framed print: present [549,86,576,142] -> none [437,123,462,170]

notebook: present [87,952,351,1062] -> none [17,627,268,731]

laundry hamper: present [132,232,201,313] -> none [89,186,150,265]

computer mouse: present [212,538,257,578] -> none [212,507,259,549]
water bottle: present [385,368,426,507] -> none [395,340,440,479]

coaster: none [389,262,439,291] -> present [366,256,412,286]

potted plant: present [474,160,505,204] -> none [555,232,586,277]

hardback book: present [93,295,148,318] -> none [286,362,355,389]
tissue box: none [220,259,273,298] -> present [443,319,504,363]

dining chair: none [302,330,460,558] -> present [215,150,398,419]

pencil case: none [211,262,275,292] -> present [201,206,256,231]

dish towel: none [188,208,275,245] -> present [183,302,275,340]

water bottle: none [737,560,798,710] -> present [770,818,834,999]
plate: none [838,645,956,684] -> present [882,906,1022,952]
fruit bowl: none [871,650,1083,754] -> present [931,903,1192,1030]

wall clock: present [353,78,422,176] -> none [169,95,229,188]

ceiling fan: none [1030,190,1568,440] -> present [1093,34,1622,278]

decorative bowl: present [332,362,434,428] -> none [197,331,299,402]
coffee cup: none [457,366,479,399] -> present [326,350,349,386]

* **WHAT TO DO**: Every line above that includes the word "bottle" should be listed.

* **OUTPUT FOR THIS TASK**:
water bottle: present [385,368,426,507] -> none [395,340,440,479]
water bottle: none [737,560,798,710] -> present [770,818,834,999]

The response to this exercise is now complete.